**RECORDS PROVIDED**
####################

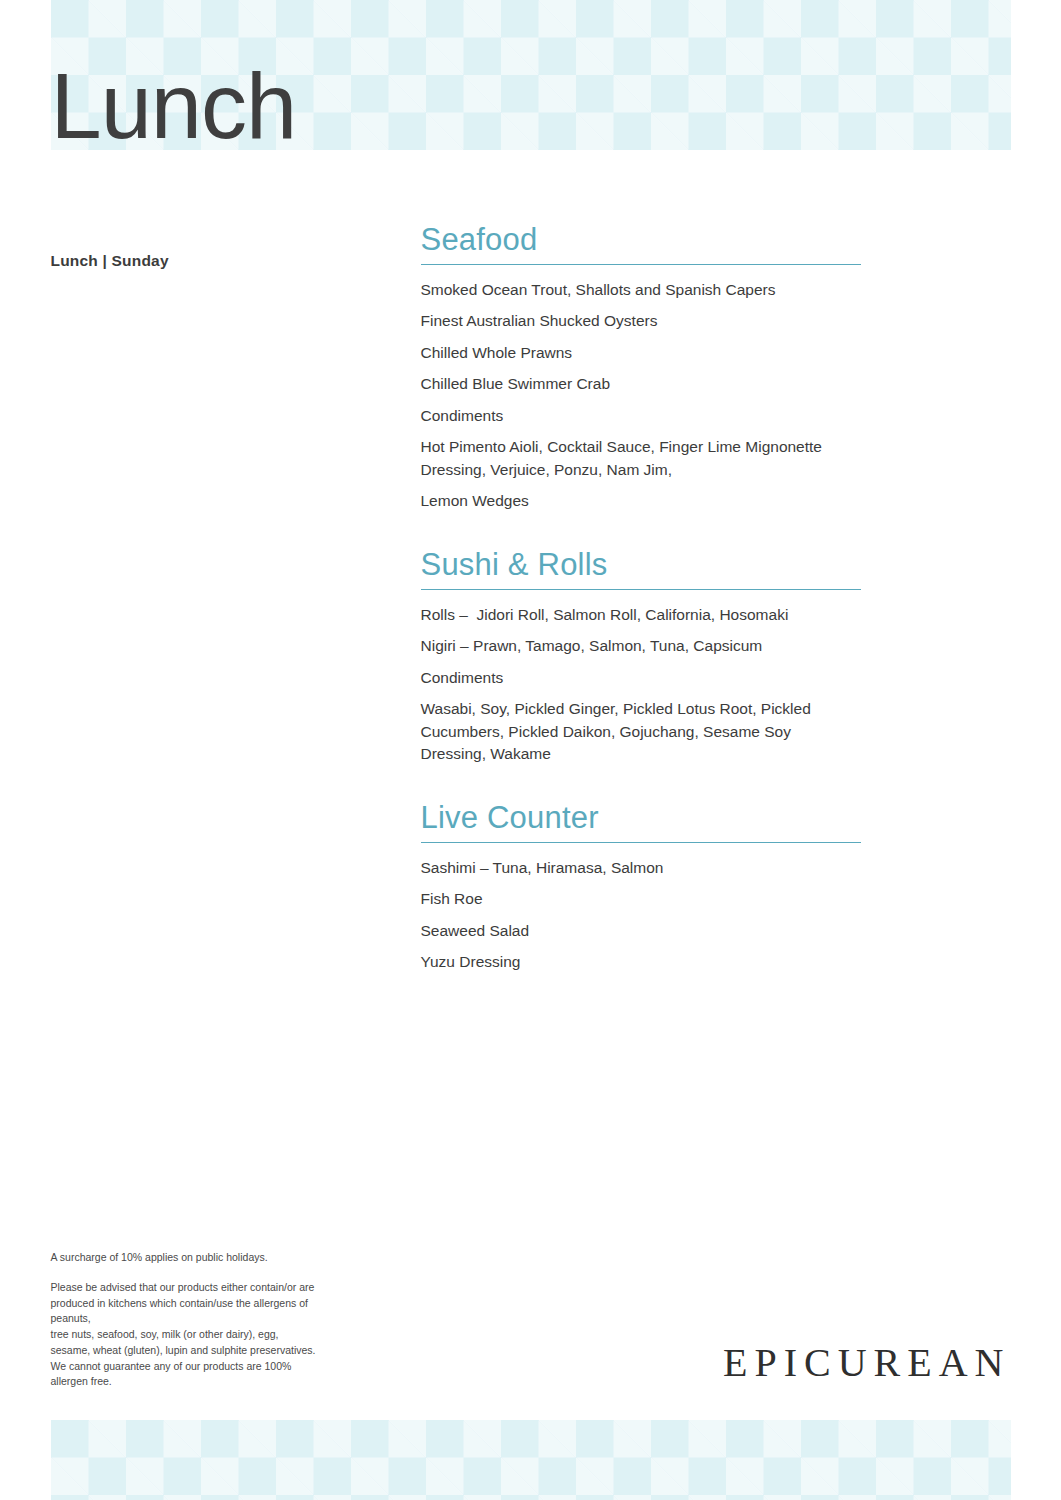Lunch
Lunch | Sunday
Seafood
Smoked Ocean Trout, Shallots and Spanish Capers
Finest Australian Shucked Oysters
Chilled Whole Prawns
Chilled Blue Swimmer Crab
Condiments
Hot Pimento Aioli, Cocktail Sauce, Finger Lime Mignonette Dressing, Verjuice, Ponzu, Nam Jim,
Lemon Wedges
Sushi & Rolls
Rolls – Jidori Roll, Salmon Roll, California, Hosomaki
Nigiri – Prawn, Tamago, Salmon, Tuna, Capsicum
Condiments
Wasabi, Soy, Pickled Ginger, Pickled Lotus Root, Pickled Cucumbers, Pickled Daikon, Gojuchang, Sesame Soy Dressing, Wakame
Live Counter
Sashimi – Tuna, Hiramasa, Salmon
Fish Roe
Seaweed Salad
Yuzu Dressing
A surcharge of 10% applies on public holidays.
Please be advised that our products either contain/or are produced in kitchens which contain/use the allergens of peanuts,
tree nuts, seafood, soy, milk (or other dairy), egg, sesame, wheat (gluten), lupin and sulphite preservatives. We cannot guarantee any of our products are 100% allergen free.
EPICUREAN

####################

**WHAT IS EXPECTED**
Lines from the one holding "Seaweed Salad" to the end of the listing above are the only ones to transcribe. Keep each exactly as written.

**RESULT OF THIS EXERCISE**
Seaweed Salad
Yuzu Dressing
A surcharge of 10% applies on public holidays.
Please be advised that our products either contain/or are produced in kitchens which contain/use the allergens of peanuts,
tree nuts, seafood, soy, milk (or other dairy), egg, sesame, wheat (gluten), lupin and sulphite preservatives. We cannot guarantee any of our products are 100% allergen free.
EPICUREAN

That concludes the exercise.